(WHAT YOU HAVE TO DO)
Your job with the data below is to output exactly the lines from the one holding "Special assessments would" down to the one holding "The Public Works Committee will", both included, and no others.

----- RECORD EXCERPTS

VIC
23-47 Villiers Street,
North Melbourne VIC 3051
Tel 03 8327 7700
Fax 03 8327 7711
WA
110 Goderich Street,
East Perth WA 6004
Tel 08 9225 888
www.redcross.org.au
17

----------
----- RECORD EXCERPTS

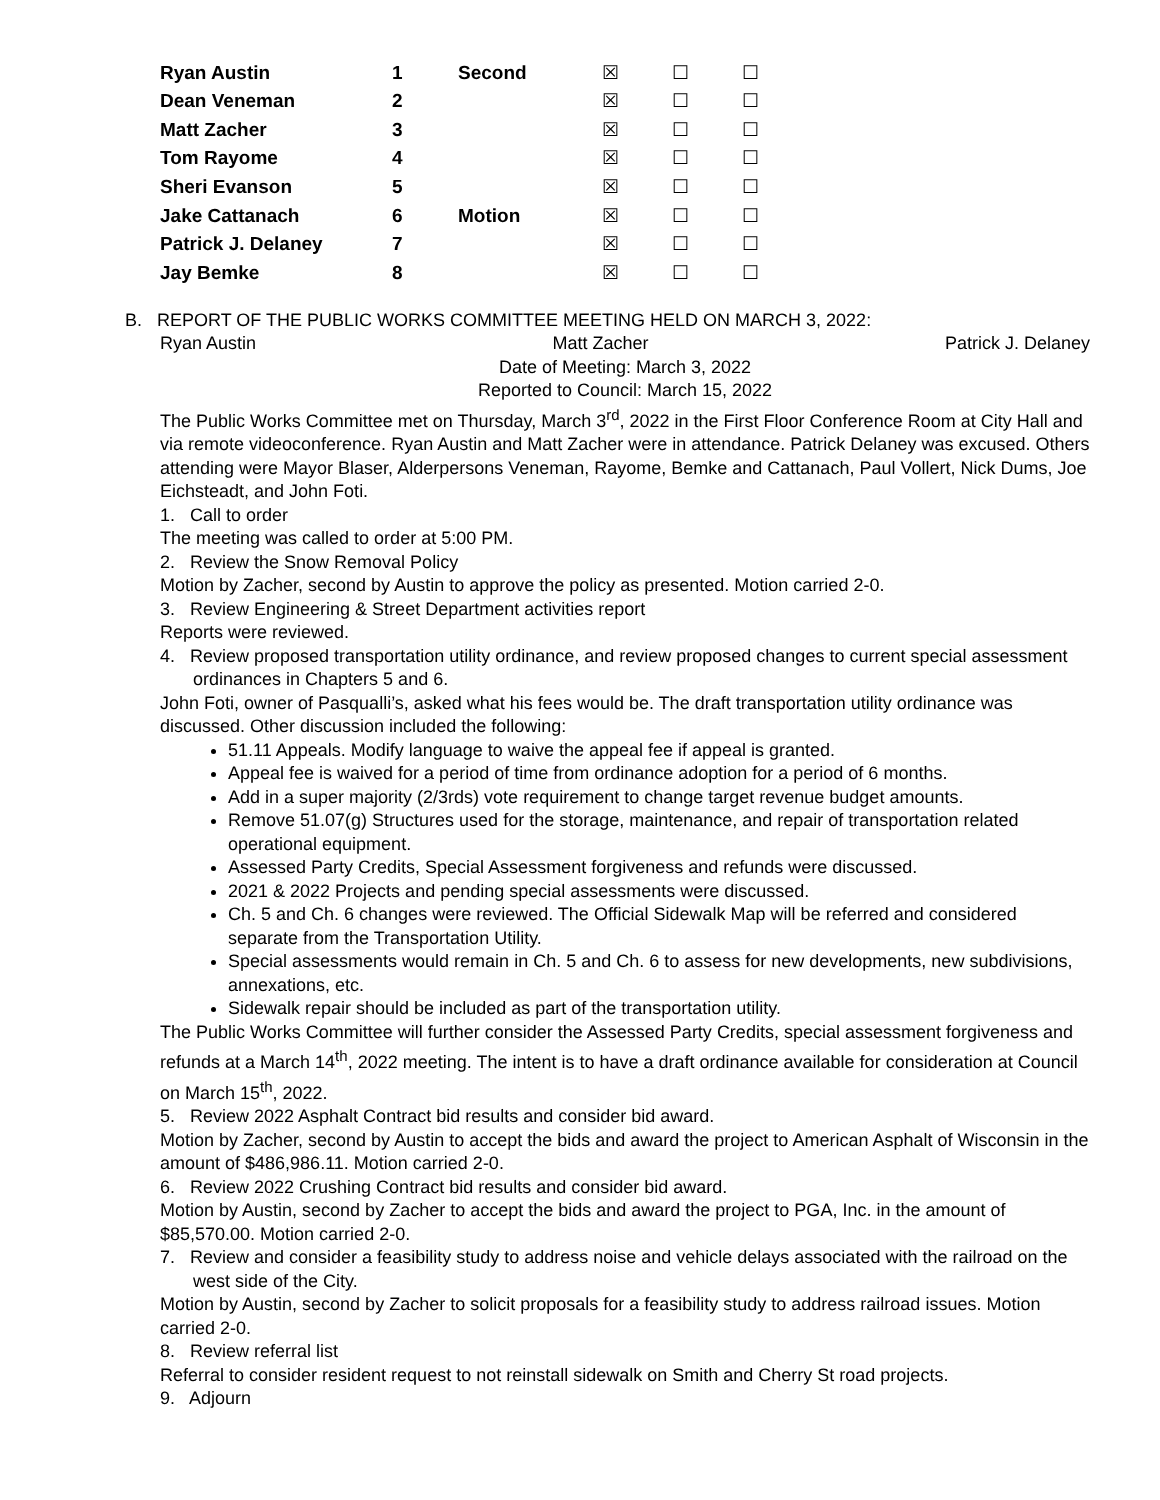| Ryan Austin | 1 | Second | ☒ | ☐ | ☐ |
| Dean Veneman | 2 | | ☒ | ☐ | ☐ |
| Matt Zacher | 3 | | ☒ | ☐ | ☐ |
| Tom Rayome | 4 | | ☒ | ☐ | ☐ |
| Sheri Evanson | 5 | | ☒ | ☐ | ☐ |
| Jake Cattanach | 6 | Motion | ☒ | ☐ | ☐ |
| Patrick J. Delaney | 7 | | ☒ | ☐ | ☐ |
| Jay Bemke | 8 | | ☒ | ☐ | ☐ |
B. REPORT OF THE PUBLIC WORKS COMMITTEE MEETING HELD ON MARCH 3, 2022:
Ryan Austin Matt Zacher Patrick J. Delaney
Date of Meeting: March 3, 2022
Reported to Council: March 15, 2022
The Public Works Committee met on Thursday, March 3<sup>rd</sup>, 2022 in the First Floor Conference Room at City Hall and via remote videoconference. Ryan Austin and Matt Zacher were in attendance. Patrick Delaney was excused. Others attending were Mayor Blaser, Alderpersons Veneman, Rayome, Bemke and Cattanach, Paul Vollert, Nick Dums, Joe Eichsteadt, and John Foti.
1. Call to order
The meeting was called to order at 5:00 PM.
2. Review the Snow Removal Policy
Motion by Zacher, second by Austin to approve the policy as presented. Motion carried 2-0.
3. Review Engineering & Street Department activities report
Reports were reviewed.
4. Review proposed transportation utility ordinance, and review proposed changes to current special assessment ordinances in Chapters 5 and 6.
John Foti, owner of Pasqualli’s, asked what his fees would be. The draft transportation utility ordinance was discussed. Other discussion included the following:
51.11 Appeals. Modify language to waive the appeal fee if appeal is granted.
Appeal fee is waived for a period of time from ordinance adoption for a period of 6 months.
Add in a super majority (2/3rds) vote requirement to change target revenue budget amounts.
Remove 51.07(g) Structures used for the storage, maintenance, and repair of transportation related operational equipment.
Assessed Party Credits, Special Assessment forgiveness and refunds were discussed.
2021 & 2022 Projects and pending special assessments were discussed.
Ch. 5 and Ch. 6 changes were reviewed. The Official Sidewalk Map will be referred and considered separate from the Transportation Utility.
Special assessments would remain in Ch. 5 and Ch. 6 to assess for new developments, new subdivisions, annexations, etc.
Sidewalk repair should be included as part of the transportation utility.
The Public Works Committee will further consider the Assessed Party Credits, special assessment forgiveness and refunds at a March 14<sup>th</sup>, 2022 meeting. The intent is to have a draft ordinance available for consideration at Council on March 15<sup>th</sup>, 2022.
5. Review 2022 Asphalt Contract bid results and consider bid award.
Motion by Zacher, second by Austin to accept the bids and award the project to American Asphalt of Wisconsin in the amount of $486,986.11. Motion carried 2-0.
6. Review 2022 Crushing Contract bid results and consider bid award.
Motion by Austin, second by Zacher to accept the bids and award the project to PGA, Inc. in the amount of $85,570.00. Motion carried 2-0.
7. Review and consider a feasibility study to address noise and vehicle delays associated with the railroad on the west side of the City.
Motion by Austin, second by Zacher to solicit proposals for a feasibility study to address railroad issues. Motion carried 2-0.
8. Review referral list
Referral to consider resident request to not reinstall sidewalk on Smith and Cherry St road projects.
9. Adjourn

----------

(TASK RESPONSE)
Special assessments would remain in Ch. 5 and Ch. 6 to assess for new developments, new subdivisions, annexations, etc.
Sidewalk repair should be included as part of the transportation utility.
The Public Works Committee will further consider the Assessed Party Credits, special assessment forgiveness and refunds at a March 14<sup>th</sup>, 2022 meeting. The intent is to have a draft ordinance available for consideration at Council on March 15<sup>th</sup>, 2022.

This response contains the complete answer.